**INFORMATION GIVEN:**

++++++++

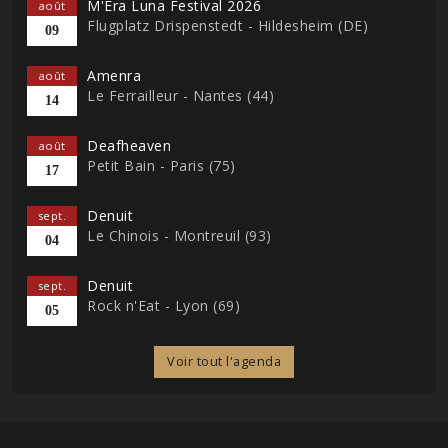
M'Era Luna Festival 2026
août
Flugplatz Drispenstedt - Hildesheim (DE)
09
Amenra
août
Le Ferrailleur - Nantes (44)
14
Deafheaven
août
Petit Bain - Paris (75)
17
Denuit
sept.
Le Chinois - Montreuil (93)
04
Denuit
sept.
Rock n'Eat - Lyon (69)
05
Voir tout l'agenda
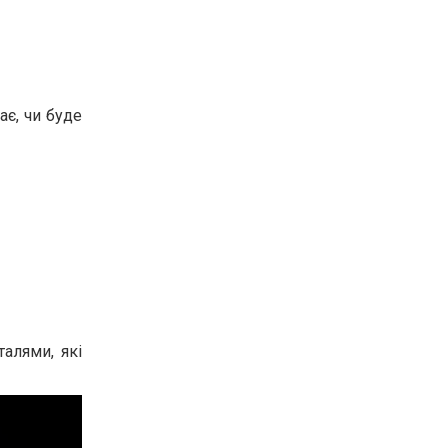
ає, чи буде
талями, які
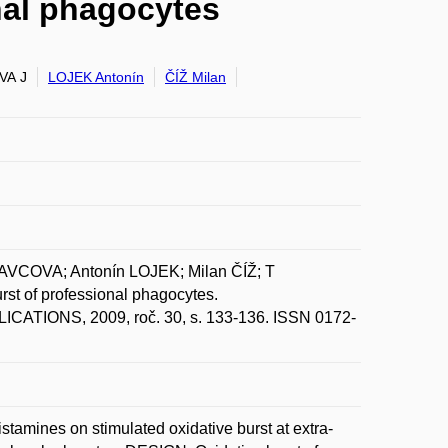
nal phagocytes
A J
LOJEK Antonín
ČÍŽ Milan
VCOVA; Antonín LOJEK; Milan ČÍŽ; T
t of professional phagocytes.
TIONS, 2009, roč. 30, s. 133-136. ISSN 0172-
amines on stimulated oxidative burst at extra-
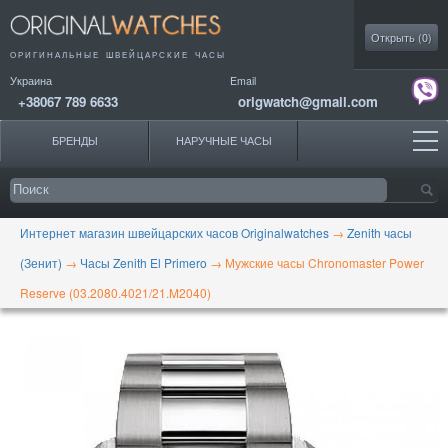
Моя коллекция
Открыть (
0
)
ОРИГИНАЛЬНЫЕ
ШВЕЙЦАРСКИЕ ЧАСЫ
Украина
Email
+38067 789 6633
origwatch@gmail.com
БРЕНДЫ
НАРУЧНЫЕ ЧАСЫ
Интернет магазин швейцарских часов Originalwatches
→
Zenith часы
(Зенит)
→
Часы Zenith El Primero
→
Мужские часы Chronomaster Power
Reserve (03.2080.4021/21.M2040)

++++++++

**DIRECTIONS:** Give back the entire listing verbatim, without the pictures.

**EXERCISE RESULT:**
M'Era Luna Festival 2026
août
Flugplatz Drispenstedt - Hildesheim (DE)
09
Amenra
août
Le Ferrailleur - Nantes (44)
14
Deafheaven
août
Petit Bain - Paris (75)
17
Denuit
sept.
Le Chinois - Montreuil (93)
04
Denuit
sept.
Rock n'Eat - Lyon (69)
05
Voir tout l'agenda
ає, чи буде
талями, які
nal phagocytes
A J
LOJEK Antonín
ČÍŽ Milan
VCOVA; Antonín LOJEK; Milan ČÍŽ; T
t of professional phagocytes.
TIONS, 2009, roč. 30, s. 133-136. ISSN 0172-
amines on stimulated oxidative burst at extra-
Моя коллекция
Открыть (
0
)
ОРИГИНАЛЬНЫЕ
ШВЕЙЦАРСКИЕ ЧАСЫ
Украина
Email
+38067 789 6633
origwatch@gmail.com
БРЕНДЫ
НАРУЧНЫЕ ЧАСЫ
Интернет магазин швейцарских часов Originalwatches
→
Zenith часы
(Зенит)
→
Часы Zenith El Primero
→
Мужские часы Chronomaster Power
Reserve (03.2080.4021/21.M2040)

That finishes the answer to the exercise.